Indirect injection matters specifically because retrieved content (RAG results, tool output) is untrusted — the gateway inspects it, not only the human's input.

Safe-fail by design

The gateway is built so that a failure in the gateway is never a failure of your application:

  • Fail-open by default. On any gateway error or timeout, traffic is allowed through and an alert is raised. Fail-closed is available only if a tenant explicitly opts in.
  • Resource-capped. Each request has an evaluation budget (default 150 ms). Over budget or under backpressure, the gateway passes traffic through with an alert rather than blocking the app.
  • Bounded inspection. Bodies larger than the configured limit are truncated for scanning and flagged as truncated.

Configuration

The gateway is configured per tenant.
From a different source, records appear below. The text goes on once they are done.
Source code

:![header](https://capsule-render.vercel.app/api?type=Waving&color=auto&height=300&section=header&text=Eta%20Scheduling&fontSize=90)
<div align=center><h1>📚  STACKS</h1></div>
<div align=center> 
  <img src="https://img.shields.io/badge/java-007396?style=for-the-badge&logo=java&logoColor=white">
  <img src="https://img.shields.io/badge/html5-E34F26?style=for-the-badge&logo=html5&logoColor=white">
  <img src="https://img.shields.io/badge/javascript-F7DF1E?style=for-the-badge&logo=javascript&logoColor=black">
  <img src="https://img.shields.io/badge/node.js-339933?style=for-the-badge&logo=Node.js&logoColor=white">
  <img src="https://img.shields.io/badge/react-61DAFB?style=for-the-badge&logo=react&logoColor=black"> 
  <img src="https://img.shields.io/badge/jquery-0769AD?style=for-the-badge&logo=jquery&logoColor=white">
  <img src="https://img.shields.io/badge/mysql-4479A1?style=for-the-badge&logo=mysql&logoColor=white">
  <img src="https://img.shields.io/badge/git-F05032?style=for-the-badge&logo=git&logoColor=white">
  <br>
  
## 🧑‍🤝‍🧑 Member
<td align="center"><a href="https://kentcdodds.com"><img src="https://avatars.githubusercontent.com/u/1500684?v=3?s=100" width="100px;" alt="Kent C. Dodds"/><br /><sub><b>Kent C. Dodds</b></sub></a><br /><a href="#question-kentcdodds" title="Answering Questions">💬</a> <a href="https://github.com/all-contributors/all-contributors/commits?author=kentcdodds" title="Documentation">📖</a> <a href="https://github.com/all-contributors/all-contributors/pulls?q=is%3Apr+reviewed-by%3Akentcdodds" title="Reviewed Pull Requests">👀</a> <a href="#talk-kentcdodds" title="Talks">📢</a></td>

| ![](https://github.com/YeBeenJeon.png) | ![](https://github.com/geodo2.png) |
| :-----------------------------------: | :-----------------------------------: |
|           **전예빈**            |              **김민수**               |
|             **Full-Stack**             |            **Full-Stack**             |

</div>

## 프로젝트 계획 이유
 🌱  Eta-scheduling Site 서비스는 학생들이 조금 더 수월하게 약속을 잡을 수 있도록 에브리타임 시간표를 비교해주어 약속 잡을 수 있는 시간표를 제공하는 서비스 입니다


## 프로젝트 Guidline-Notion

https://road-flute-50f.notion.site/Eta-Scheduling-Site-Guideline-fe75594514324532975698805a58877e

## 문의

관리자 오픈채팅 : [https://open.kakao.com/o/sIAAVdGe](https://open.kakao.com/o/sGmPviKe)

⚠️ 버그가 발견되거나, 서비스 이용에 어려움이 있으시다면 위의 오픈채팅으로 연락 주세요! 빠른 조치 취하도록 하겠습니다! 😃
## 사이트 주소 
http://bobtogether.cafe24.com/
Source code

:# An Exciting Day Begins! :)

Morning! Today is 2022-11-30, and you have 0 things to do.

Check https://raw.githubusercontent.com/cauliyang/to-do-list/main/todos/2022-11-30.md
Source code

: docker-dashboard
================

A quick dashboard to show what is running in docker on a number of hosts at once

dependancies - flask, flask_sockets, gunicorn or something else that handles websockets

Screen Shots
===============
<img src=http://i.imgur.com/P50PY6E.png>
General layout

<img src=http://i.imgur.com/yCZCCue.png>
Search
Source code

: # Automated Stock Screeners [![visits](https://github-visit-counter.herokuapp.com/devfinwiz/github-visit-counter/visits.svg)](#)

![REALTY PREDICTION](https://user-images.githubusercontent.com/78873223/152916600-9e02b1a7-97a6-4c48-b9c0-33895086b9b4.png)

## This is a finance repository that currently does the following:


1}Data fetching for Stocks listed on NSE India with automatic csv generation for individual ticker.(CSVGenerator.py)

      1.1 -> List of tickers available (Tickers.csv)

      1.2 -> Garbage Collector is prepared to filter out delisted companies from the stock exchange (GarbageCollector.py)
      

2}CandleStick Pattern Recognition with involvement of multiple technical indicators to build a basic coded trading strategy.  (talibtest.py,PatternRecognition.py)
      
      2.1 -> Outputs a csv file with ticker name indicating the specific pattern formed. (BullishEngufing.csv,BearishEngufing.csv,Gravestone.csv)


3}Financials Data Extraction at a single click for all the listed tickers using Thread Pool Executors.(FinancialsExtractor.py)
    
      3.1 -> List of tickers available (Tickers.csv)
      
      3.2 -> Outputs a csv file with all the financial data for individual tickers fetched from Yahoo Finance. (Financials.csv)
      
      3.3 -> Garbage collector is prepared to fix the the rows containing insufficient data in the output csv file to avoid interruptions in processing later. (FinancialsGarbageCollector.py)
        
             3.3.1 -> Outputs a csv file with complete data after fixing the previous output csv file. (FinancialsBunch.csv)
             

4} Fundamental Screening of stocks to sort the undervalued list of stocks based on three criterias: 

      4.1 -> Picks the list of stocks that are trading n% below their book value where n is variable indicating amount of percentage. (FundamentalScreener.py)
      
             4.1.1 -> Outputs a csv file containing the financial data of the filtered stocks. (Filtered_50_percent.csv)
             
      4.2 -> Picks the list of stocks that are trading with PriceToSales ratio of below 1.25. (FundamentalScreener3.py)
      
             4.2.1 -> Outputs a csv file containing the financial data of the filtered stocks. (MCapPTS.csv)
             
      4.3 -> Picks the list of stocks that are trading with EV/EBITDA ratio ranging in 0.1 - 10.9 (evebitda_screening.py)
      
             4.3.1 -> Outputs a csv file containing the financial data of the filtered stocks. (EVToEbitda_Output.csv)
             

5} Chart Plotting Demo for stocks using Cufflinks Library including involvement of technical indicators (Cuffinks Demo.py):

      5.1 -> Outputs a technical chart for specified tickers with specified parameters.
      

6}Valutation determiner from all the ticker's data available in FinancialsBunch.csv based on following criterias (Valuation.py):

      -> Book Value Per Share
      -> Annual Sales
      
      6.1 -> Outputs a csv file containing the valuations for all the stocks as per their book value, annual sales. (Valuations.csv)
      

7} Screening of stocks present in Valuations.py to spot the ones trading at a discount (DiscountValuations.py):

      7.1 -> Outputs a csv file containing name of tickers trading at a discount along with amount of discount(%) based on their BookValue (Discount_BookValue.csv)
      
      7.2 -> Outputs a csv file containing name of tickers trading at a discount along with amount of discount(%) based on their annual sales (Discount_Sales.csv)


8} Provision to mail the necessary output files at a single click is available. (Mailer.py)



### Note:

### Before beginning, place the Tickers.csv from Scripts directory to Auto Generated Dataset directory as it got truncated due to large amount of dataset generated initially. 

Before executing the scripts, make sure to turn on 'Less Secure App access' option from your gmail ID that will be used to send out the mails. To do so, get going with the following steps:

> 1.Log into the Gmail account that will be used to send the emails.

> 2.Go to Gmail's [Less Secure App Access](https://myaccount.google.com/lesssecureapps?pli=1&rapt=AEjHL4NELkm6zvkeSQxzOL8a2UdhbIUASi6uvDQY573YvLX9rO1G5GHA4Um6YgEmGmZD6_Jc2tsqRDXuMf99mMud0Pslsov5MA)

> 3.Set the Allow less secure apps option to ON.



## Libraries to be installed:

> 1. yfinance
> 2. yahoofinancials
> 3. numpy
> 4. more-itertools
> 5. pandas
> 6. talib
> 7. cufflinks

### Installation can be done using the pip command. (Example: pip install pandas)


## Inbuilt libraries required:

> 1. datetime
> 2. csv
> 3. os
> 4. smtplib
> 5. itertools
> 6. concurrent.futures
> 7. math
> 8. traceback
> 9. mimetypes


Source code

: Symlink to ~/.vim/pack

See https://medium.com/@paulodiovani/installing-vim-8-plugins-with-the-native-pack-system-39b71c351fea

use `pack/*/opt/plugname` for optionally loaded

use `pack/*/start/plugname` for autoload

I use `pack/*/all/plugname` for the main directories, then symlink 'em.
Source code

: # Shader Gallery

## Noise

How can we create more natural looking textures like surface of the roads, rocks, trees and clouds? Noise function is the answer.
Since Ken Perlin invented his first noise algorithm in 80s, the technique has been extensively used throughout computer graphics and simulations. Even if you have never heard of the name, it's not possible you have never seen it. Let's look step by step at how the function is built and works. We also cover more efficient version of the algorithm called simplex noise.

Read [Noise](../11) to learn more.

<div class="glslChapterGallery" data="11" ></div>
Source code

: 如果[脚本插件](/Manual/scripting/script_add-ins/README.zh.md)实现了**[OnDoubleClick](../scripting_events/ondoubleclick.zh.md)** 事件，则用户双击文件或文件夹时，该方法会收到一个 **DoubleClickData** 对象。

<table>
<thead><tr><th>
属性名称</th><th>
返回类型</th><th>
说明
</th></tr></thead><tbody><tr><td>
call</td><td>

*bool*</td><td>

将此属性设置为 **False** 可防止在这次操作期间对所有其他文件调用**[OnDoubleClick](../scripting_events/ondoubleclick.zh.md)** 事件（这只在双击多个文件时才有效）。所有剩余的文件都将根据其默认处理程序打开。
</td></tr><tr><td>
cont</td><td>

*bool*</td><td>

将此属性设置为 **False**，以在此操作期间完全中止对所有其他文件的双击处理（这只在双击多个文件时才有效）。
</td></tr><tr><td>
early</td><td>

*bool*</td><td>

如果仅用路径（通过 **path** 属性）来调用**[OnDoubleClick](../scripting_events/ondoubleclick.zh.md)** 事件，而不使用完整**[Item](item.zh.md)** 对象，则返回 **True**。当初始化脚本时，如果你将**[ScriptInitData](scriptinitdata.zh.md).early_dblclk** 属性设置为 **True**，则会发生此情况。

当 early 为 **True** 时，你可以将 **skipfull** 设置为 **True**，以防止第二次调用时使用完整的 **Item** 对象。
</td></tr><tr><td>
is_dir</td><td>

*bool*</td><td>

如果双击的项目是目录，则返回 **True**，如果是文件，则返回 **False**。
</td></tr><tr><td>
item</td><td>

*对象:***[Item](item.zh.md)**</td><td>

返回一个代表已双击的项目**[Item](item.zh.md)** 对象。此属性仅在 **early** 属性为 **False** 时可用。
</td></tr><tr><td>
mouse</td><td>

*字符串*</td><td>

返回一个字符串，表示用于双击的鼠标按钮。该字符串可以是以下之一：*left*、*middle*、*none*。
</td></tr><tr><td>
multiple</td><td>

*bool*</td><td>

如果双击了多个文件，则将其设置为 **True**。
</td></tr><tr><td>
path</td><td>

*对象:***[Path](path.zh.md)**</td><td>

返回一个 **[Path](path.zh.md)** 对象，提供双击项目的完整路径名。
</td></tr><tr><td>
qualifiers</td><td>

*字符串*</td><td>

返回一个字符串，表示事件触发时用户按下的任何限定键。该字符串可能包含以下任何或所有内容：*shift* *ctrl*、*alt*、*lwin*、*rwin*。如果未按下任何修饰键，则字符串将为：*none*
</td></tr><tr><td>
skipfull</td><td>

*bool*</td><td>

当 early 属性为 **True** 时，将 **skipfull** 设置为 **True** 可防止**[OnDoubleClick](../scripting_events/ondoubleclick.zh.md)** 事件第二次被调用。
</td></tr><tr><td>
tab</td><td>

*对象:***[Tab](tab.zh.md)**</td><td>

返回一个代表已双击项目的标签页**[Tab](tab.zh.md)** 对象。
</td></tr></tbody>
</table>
A representative policy:

aigateway:
  mode: monitor                 # monitor | enforce
  fail_mode: open               # open (never break the app) | closed
  eval_budget_ms: 150           # per-request eval cap; over budget -> pass through + alert
  provider: { name: anthropic, upstream: "https://api.anthropic.com" }
  checks:
    injection: block
    indirect_injection: block
    pii_egress: redact
    secret_egress: redact
    jailbreak: block
    toxicity: monitor
    hallucination: monitor
  rate: { rpm_per_tenant: 600, burst: 60 }
  redact: { patterns: [email, ssn, api_key, jwt], replacement: "[REDACTED]" }

The default policy is monitor mode, fail-open, with injection/jailbreak set to block and PII/secret egress set to redact. Run it locally or in CI:

safeguard aigateway start --mode monitor --provider anthropic --port 8490

Findings and telemetry

Gateway decisions are high-volume runtime telemetry, so they are recorded as guardrail events rather than as standard findings — one event per decision, carrying the direction, verdict, category, model name, rule, mode, and latency overhead. Guardrail events are tenant-scoped and audited. Raw prompt and response text is never persisted — events carry redacted metadata only. Static AI issues (model scans, agent/MCP analysis) still flow into the unified findings model as aisec.